Wie einst Tom Hanks als naiver Forrest Gump stolpert auch Dewey Cox (John C. Reilly) durch die Epochen der Musikgeschichte. Er bringt Elvis das Tanzen bei, zieht mit den Beatles durch Indien und erfindet zwischendurch den Heavy Metal sowie den Punk. Und er stürzt sich natürlich in Drogenexzesse, schläft mit vielen Frauen und zeugt viele Kinder, bis er schließlich nahe dem Ruin in Unterhose auf der Straße steht – und irgendwann wieder ein Comeback feiert.
Man merkt dem Film an, dass hier kreative Köpfe am Werk waren. Anders als beispielsweise die Macher der „Scary Movie“-Reihe, die grobschlächtig einen platten Gag an den anderen reihen, finden Regisseur Jake Kasdan („Nichts wie raus aus Orange County“) und Produzent Judd Apatow („Beim ersten Mal“), die auch zusammen das Drehbuch verfassten, recht gelungen die Mitte zwischen trivialem Geblödel und hintergründigem Humor.

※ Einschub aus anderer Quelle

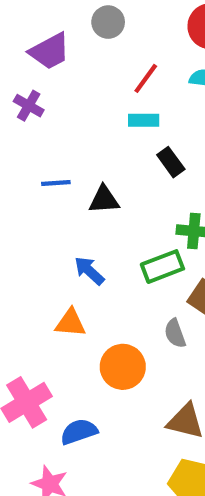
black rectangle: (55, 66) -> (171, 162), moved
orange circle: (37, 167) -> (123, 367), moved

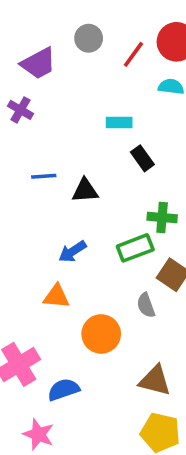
red line: (146, 78) -> (133, 54), moved
blue arrow: (89, 271) -> (72, 252), turned -76

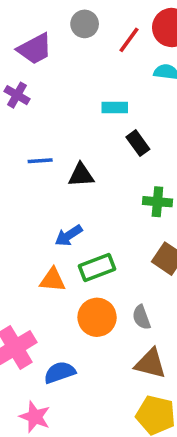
green rectangle: (135, 248) -> (97, 267), moved
gray semicircle: (146, 305) -> (141, 317), moved

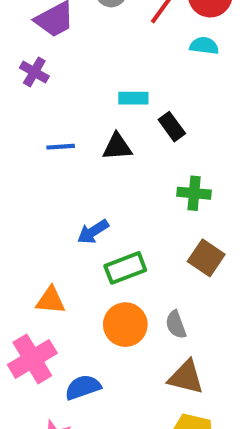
cyan rectangle: (115, 108) -> (133, 98), moved
black triangle: (81, 175) -> (117, 147), moved
orange triangle: (53, 280) -> (51, 300), moved

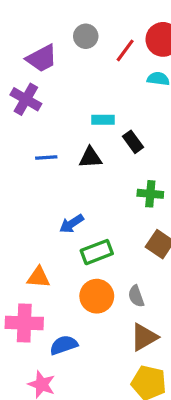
purple cross: (34, 72) -> (26, 99), size x1.4
pink cross: (32, 359) -> (24, 323), turned 33
brown triangle: (186, 377) -> (144, 337), turned -44

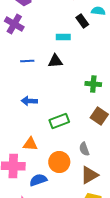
black rectangle: (133, 142) -> (82, 21), moved
blue arrow: (72, 224) -> (29, 101), moved, turned 35
orange triangle: (38, 277) -> (30, 144), moved
orange circle: (97, 296) -> (59, 162), moved

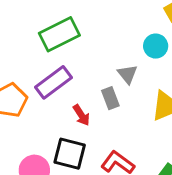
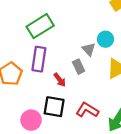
cyan circle: (156, 46) -> (105, 39), moved
purple rectangle: (53, 82) -> (39, 59), turned -40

Nicht der blanke Spott über den Musikerfilm an sich lag ihnen am Herzen, sondern eine liebevolle Persiflage, die die Vorbilder achtet, aber es sich nicht nehmen lässt, zuweilen derb über sie zu lästern.
Auch wenn nicht jeder Scherz sitzt und dem ganzen in der zweiten Hälfte etwas die Puste ausgeht, man schaut gerne zu, wie uns „Walk Hard“ das immergleiche Muster in Musikerbiografien vor Augen führt. Und dann ist da noch dieser John C. Reilly, einer von Hollywoods markantesten Nebendarstellern, den man vor allem aus den Filmen von Paul Thomas Anderson („Boogie Nights“, „Magnolia“) kennt. Er spielt brillant den Rockstar mit einfachem Gemüt, dem sein Leben eher zufliegt, und er überspannt unbedarft die Jahre vom jungen Spund zum greisen Opa.
Unvergesslich sind Szenen wie jene, in der die Mutter der Hauptfigur vor einem Schulkonzert hinter die Bühne kommt und wiederholt ihren ach so jungen, ja erst 14-jährigen Sohn herzt, wobei der 41-jährige Dewey-Darsteller Reilly neben seinen halbwüchsigen Bandkollegen so aussieht, als stünde er kurz vor der Pension. Wer sich da ein Grinsen verkneift, hat eben keinen Sinn für Parodien.